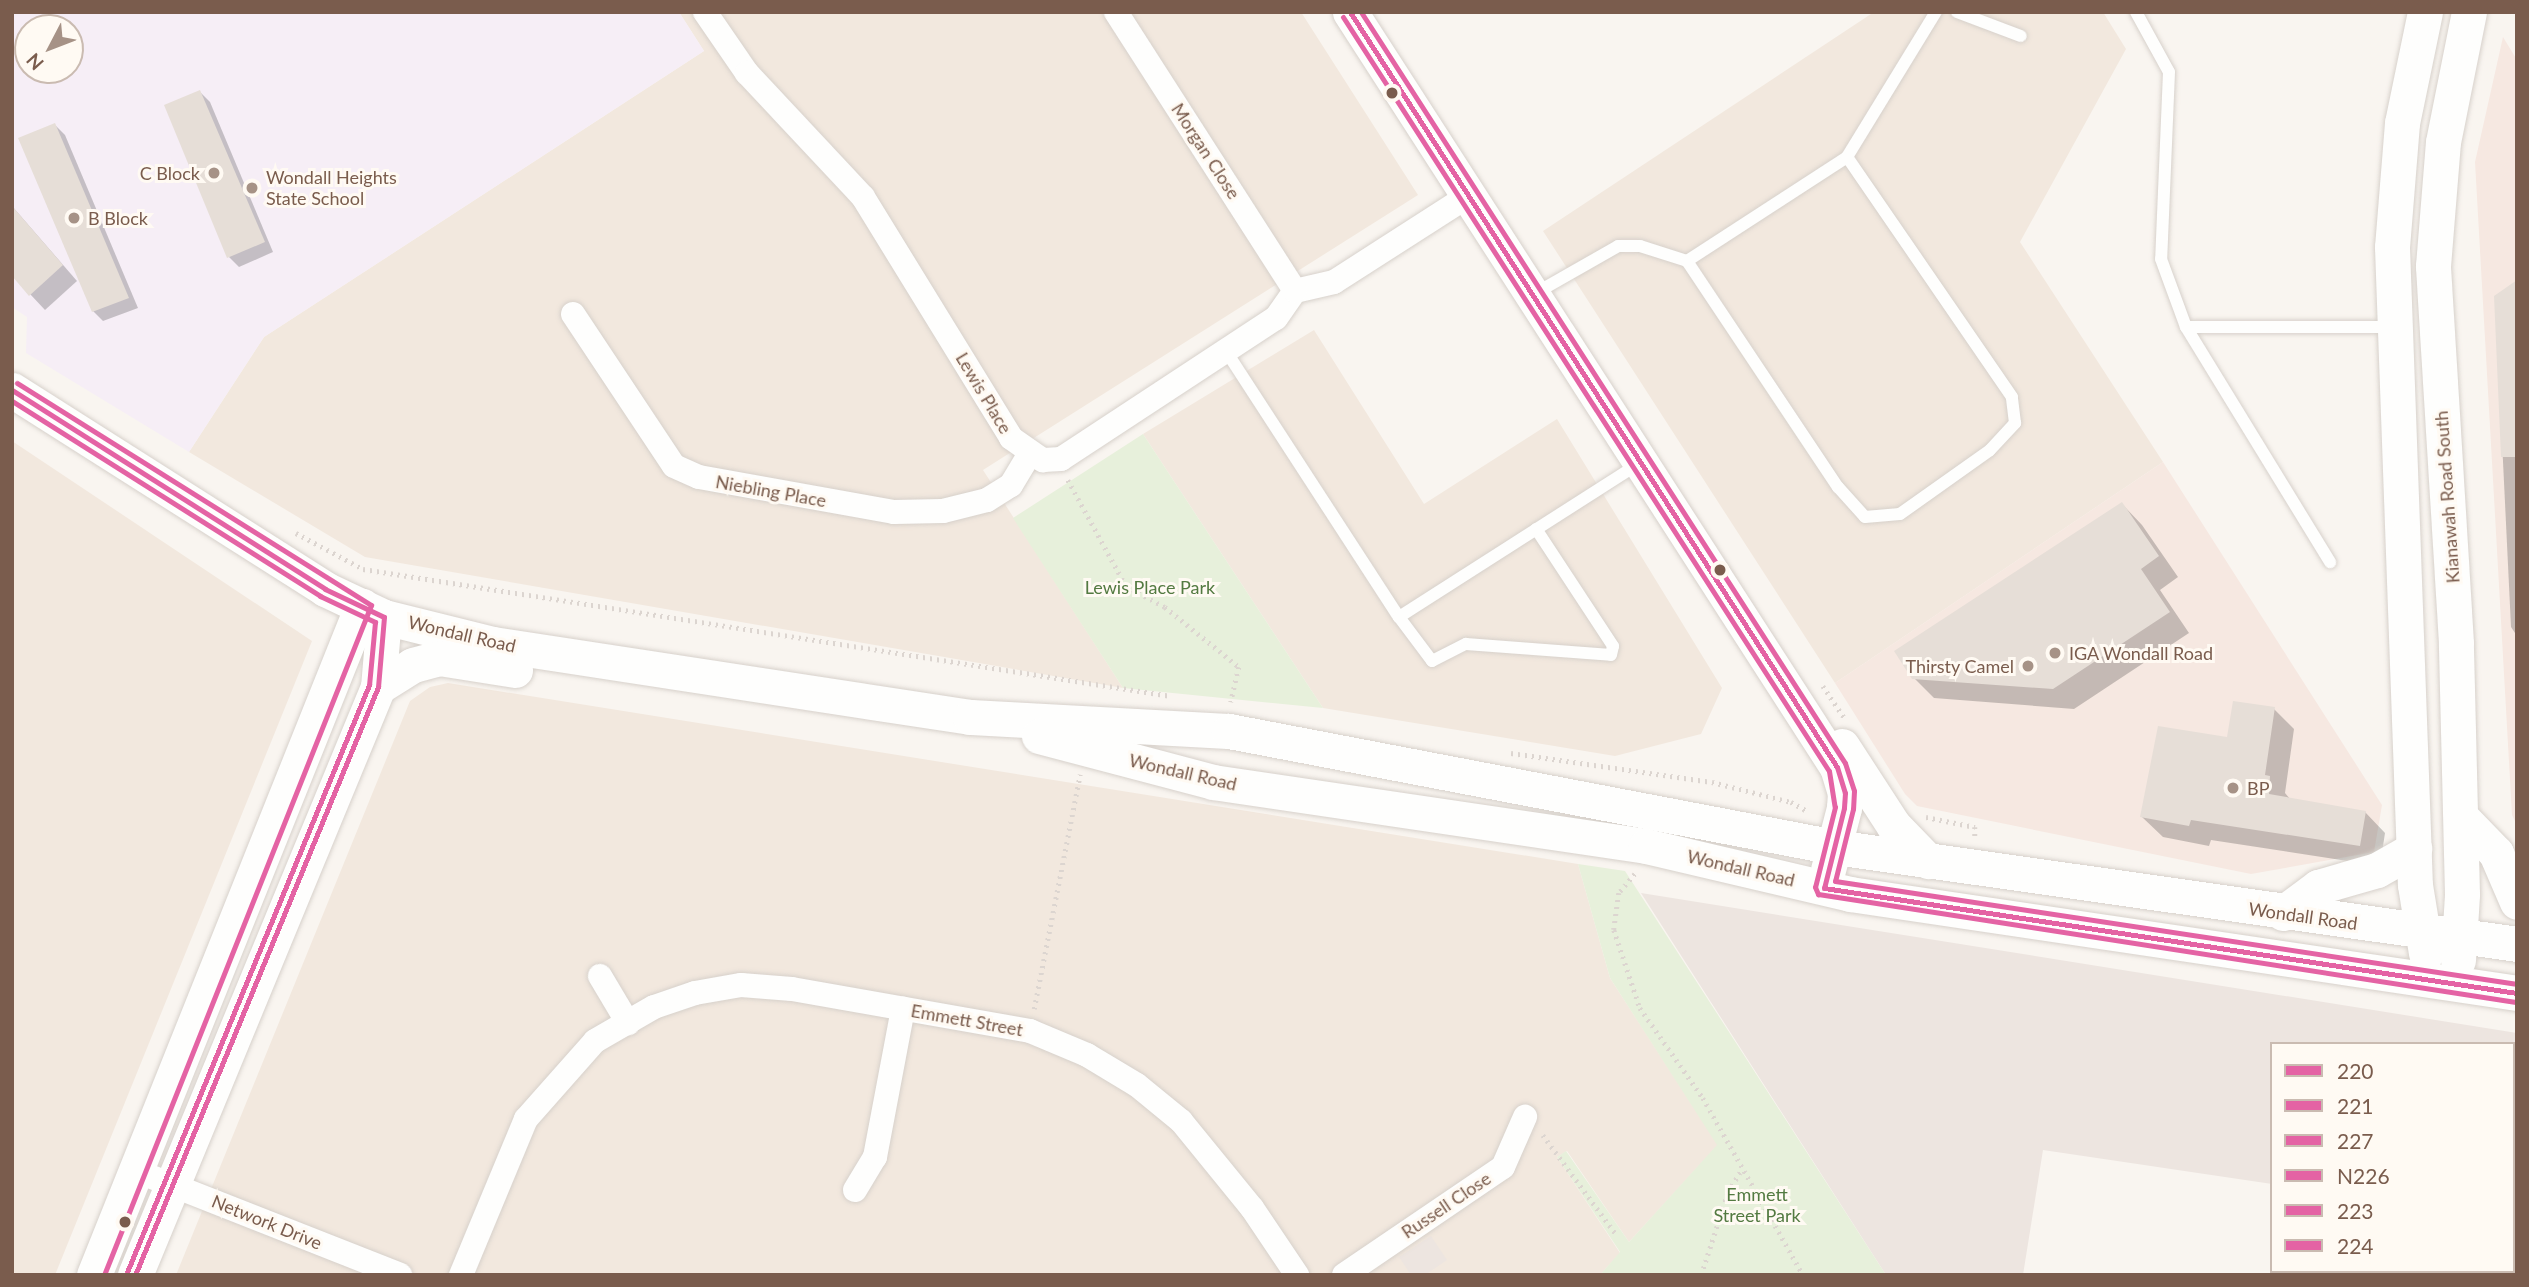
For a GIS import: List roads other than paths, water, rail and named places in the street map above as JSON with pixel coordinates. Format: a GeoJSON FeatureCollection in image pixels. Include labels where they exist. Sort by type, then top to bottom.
{"type":"FeatureCollection","features":[{"type":"Feature","properties":{"kind":"main road"},"geometry":{"type":"LineString","coordinates":[[1350,12],[1837,767],[1845,793],[1824,888]]}},
{"type":"Feature","properties":{"kind":"main road"},"geometry":{"type":"LineString","coordinates":[[2425,12],[2402,123],[2392,247],[2414,849],[2421,932],[2444,983]]}},
{"type":"Feature","properties":{"kind":"main road","name":"Kianawah Road South"},"geometry":{"type":"LineString","coordinates":[[2444,983],[2460,936],[2461,817],[2433,266],[2443,142],[2469,12]]}},
{"type":"Feature","properties":{"kind":"main road","name":"Wondall Road"},"geometry":{"type":"LineString","coordinates":[[12,390],[325,589],[373,611],[494,644],[970,718],[1213,782],[1646,846],[1824,888],[2517,993]]}},
{"type":"Feature","properties":{"kind":"main road"},"geometry":{"type":"LineString","coordinates":[[135,1275],[378,687],[373,611]]}},
{"type":"Feature","properties":{"kind":"main road"},"geometry":{"type":"LineString","coordinates":[[94,1275],[134,1170],[373,611]]}},
{"type":"Feature","properties":{"kind":"main road"},"geometry":{"type":"LineString","coordinates":[[378,687],[413,665],[439,658],[592,681],[610,662]]}},
{"type":"Feature","properties":{"kind":"main road"},"geometry":{"type":"LineString","coordinates":[[1798,707],[1820,712],[1894,825],[1928,861]]}},
{"type":"Feature","properties":{"kind":"main road"},"geometry":{"type":"LineString","coordinates":[[1213,782],[1207,751],[1228,712]]}},
{"type":"Feature","properties":{"kind":"main road","name":"Wondall Road"},"geometry":{"type":"LineString","coordinates":[[970,718],[1228,712],[1835,847],[2283,913],[2517,944]]}},
{"type":"Feature","properties":{"kind":"main road"},"geometry":{"type":"LineString","coordinates":[[2461,817],[2496,853],[2517,902]]}},
{"type":"Feature","properties":{"kind":"main road"},"geometry":{"type":"LineString","coordinates":[[2283,913],[2318,887],[2377,870],[2414,849]]}},
{"type":"Feature","properties":{"kind":"street","name":"Lewis Place"},"geometry":{"type":"LineString","coordinates":[[705,12],[747,73],[863,197],[1011,438],[1030,455]]}},
{"type":"Feature","properties":{"kind":"street","name":"Morgan Close"},"geometry":{"type":"LineString","coordinates":[[1116,12],[1295,291]]}},
{"type":"Feature","properties":{"kind":"street"},"geometry":{"type":"LineString","coordinates":[[1030,455],[1043,460],[1061,459],[1276,318],[1295,291],[1334,282],[1468,196]]}},
{"type":"Feature","properties":{"kind":"street","name":"Niebling Place"},"geometry":{"type":"LineString","coordinates":[[573,314],[674,466],[699,477],[894,512],[943,512],[987,500],[1011,485],[1030,455]]}},
{"type":"Feature","properties":{"kind":"street"},"geometry":{"type":"LineString","coordinates":[[600,976],[628,1023]]}},
{"type":"Feature","properties":{"kind":"street","name":"Emmett Street"},"geometry":{"type":"LineString","coordinates":[[461,1275],[526,1119],[596,1041],[654,1007],[695,993],[741,985],[792,989],[1030,1031],[1097,1061],[1138,1085],[1181,1121],[1252,1208],[1297,1275]]}},
{"type":"Feature","properties":{"kind":"street"},"geometry":{"type":"LineString","coordinates":[[855,1189],[875,1157],[903,1009]]}},
{"type":"Feature","properties":{"kind":"street","name":"Russell Close"},"geometry":{"type":"LineString","coordinates":[[1344,1275],[1503,1167],[1525,1117]]}},
{"type":"Feature","properties":{"kind":"street","name":"Network Drive"},"geometry":{"type":"LineString","coordinates":[[134,1170],[400,1275]]}},
{"type":"Feature","properties":{"kind":"lane"},"geometry":{"type":"LineString","coordinates":[[1687,261],[1847,157],[1936,12]]}},
{"type":"Feature","properties":{"kind":"lane"},"geometry":{"type":"LineString","coordinates":[[1957,12],[2021,36]]}},
{"type":"Feature","properties":{"kind":"lane"},"geometry":{"type":"LineString","coordinates":[[2136,12],[2169,72],[2161,258],[2186,327],[2330,562]]}},
{"type":"Feature","properties":{"kind":"lane"},"geometry":{"type":"LineString","coordinates":[[1533,295],[1618,246],[1640,246],[1687,261],[1838,487],[1865,517],[1900,514],[1990,450],[2015,423],[2012,397],[1847,157]]}},
{"type":"Feature","properties":{"kind":"lane"},"geometry":{"type":"LineString","coordinates":[[2186,327],[2394,327]]}},
{"type":"Feature","properties":{"kind":"lane"},"geometry":{"type":"LineString","coordinates":[[1226,351],[1399,617],[1432,661],[1466,644],[1611,655],[1613,646],[1536,529]]}},
{"type":"Feature","properties":{"kind":"lane"},"geometry":{"type":"LineString","coordinates":[[1399,617],[1641,462]]}},
{"type":"Feature","properties":{"kind":"place","name":"C Block"},"geometry":{"type":"Point","coordinates":[214,173]}},
{"type":"Feature","properties":{"kind":"place","name":"Wondall Heights State School"},"geometry":{"type":"Point","coordinates":[252,188]}},
{"type":"Feature","properties":{"kind":"place","name":"B Block"},"geometry":{"type":"Point","coordinates":[74,218]}},
{"type":"Feature","properties":{"kind":"place","name":"IGA Wondall Road"},"geometry":{"type":"Point","coordinates":[2055,653]}},
{"type":"Feature","properties":{"kind":"place","name":"Thirsty Camel"},"geometry":{"type":"Point","coordinates":[2028,666]}},
{"type":"Feature","properties":{"kind":"place","name":"BP"},"geometry":{"type":"Point","coordinates":[2233,788]}},
{"type":"Feature","properties":{"kind":"park label","name":"Lewis Place Park"},"geometry":{"type":"Point","coordinates":[1150,587]}},
{"type":"Feature","properties":{"kind":"park label","name":"Emmett Street Park"},"geometry":{"type":"Point","coordinates":[1757,1205]}}]}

**Exercise directions:** Return the listing above in full and without alteration, excluding its pictures.

**Completed exercise:**
For a GIS import: List roads other than paths, water, rail and named places in the street map above as JSON with pixel coordinates. Format: a GeoJSON FeatureCollection in image pixels. Include labels where they exist. Sort by type, then top to bottom.
{"type":"FeatureCollection","features":[{"type":"Feature","properties":{"kind":"main road"},"geometry":{"type":"LineString","coordinates":[[1350,12],[1837,767],[1845,793],[1824,888]]}},
{"type":"Feature","properties":{"kind":"main road"},"geometry":{"type":"LineString","coordinates":[[2425,12],[2402,123],[2392,247],[2414,849],[2421,932],[2444,983]]}},
{"type":"Feature","properties":{"kind":"main road","name":"Kianawah Road South"},"geometry":{"type":"LineString","coordinates":[[2444,983],[2460,936],[2461,817],[2433,266],[2443,142],[2469,12]]}},
{"type":"Feature","properties":{"kind":"main road","name":"Wondall Road"},"geometry":{"type":"LineString","coordinates":[[12,390],[325,589],[373,611],[494,644],[970,718],[1213,782],[1646,846],[1824,888],[2517,993]]}},
{"type":"Feature","properties":{"kind":"main road"},"geometry":{"type":"LineString","coordinates":[[135,1275],[378,687],[373,611]]}},
{"type":"Feature","properties":{"kind":"main road"},"geometry":{"type":"LineString","coordinates":[[94,1275],[134,1170],[373,611]]}},
{"type":"Feature","properties":{"kind":"main road"},"geometry":{"type":"LineString","coordinates":[[378,687],[413,665],[439,658],[592,681],[610,662]]}},
{"type":"Feature","properties":{"kind":"main road"},"geometry":{"type":"LineString","coordinates":[[1798,707],[1820,712],[1894,825],[1928,861]]}},
{"type":"Feature","properties":{"kind":"main road"},"geometry":{"type":"LineString","coordinates":[[1213,782],[1207,751],[1228,712]]}},
{"type":"Feature","properties":{"kind":"main road","name":"Wondall Road"},"geometry":{"type":"LineString","coordinates":[[970,718],[1228,712],[1835,847],[2283,913],[2517,944]]}},
{"type":"Feature","properties":{"kind":"main road"},"geometry":{"type":"LineString","coordinates":[[2461,817],[2496,853],[2517,902]]}},
{"type":"Feature","properties":{"kind":"main road"},"geometry":{"type":"LineString","coordinates":[[2283,913],[2318,887],[2377,870],[2414,849]]}},
{"type":"Feature","properties":{"kind":"street","name":"Lewis Place"},"geometry":{"type":"LineString","coordinates":[[705,12],[747,73],[863,197],[1011,438],[1030,455]]}},
{"type":"Feature","properties":{"kind":"street","name":"Morgan Close"},"geometry":{"type":"LineString","coordinates":[[1116,12],[1295,291]]}},
{"type":"Feature","properties":{"kind":"street"},"geometry":{"type":"LineString","coordinates":[[1030,455],[1043,460],[1061,459],[1276,318],[1295,291],[1334,282],[1468,196]]}},
{"type":"Feature","properties":{"kind":"street","name":"Niebling Place"},"geometry":{"type":"LineString","coordinates":[[573,314],[674,466],[699,477],[894,512],[943,512],[987,500],[1011,485],[1030,455]]}},
{"type":"Feature","properties":{"kind":"street"},"geometry":{"type":"LineString","coordinates":[[600,976],[628,1023]]}},
{"type":"Feature","properties":{"kind":"street","name":"Emmett Street"},"geometry":{"type":"LineString","coordinates":[[461,1275],[526,1119],[596,1041],[654,1007],[695,993],[741,985],[792,989],[1030,1031],[1097,1061],[1138,1085],[1181,1121],[1252,1208],[1297,1275]]}},
{"type":"Feature","properties":{"kind":"street"},"geometry":{"type":"LineString","coordinates":[[855,1189],[875,1157],[903,1009]]}},
{"type":"Feature","properties":{"kind":"street","name":"Russell Close"},"geometry":{"type":"LineString","coordinates":[[1344,1275],[1503,1167],[1525,1117]]}},
{"type":"Feature","properties":{"kind":"street","name":"Network Drive"},"geometry":{"type":"LineString","coordinates":[[134,1170],[400,1275]]}},
{"type":"Feature","properties":{"kind":"lane"},"geometry":{"type":"LineString","coordinates":[[1687,261],[1847,157],[1936,12]]}},
{"type":"Feature","properties":{"kind":"lane"},"geometry":{"type":"LineString","coordinates":[[1957,12],[2021,36]]}},
{"type":"Feature","properties":{"kind":"lane"},"geometry":{"type":"LineString","coordinates":[[2136,12],[2169,72],[2161,258],[2186,327],[2330,562]]}},
{"type":"Feature","properties":{"kind":"lane"},"geometry":{"type":"LineString","coordinates":[[1533,295],[1618,246],[1640,246],[1687,261],[1838,487],[1865,517],[1900,514],[1990,450],[2015,423],[2012,397],[1847,157]]}},
{"type":"Feature","properties":{"kind":"lane"},"geometry":{"type":"LineString","coordinates":[[2186,327],[2394,327]]}},
{"type":"Feature","properties":{"kind":"lane"},"geometry":{"type":"LineString","coordinates":[[1226,351],[1399,617],[1432,661],[1466,644],[1611,655],[1613,646],[1536,529]]}},
{"type":"Feature","properties":{"kind":"lane"},"geometry":{"type":"LineString","coordinates":[[1399,617],[1641,462]]}},
{"type":"Feature","properties":{"kind":"place","name":"C Block"},"geometry":{"type":"Point","coordinates":[214,173]}},
{"type":"Feature","properties":{"kind":"place","name":"Wondall Heights State School"},"geometry":{"type":"Point","coordinates":[252,188]}},
{"type":"Feature","properties":{"kind":"place","name":"B Block"},"geometry":{"type":"Point","coordinates":[74,218]}},
{"type":"Feature","properties":{"kind":"place","name":"IGA Wondall Road"},"geometry":{"type":"Point","coordinates":[2055,653]}},
{"type":"Feature","properties":{"kind":"place","name":"Thirsty Camel"},"geometry":{"type":"Point","coordinates":[2028,666]}},
{"type":"Feature","properties":{"kind":"place","name":"BP"},"geometry":{"type":"Point","coordinates":[2233,788]}},
{"type":"Feature","properties":{"kind":"park label","name":"Lewis Place Park"},"geometry":{"type":"Point","coordinates":[1150,587]}},
{"type":"Feature","properties":{"kind":"park label","name":"Emmett Street Park"},"geometry":{"type":"Point","coordinates":[1757,1205]}}]}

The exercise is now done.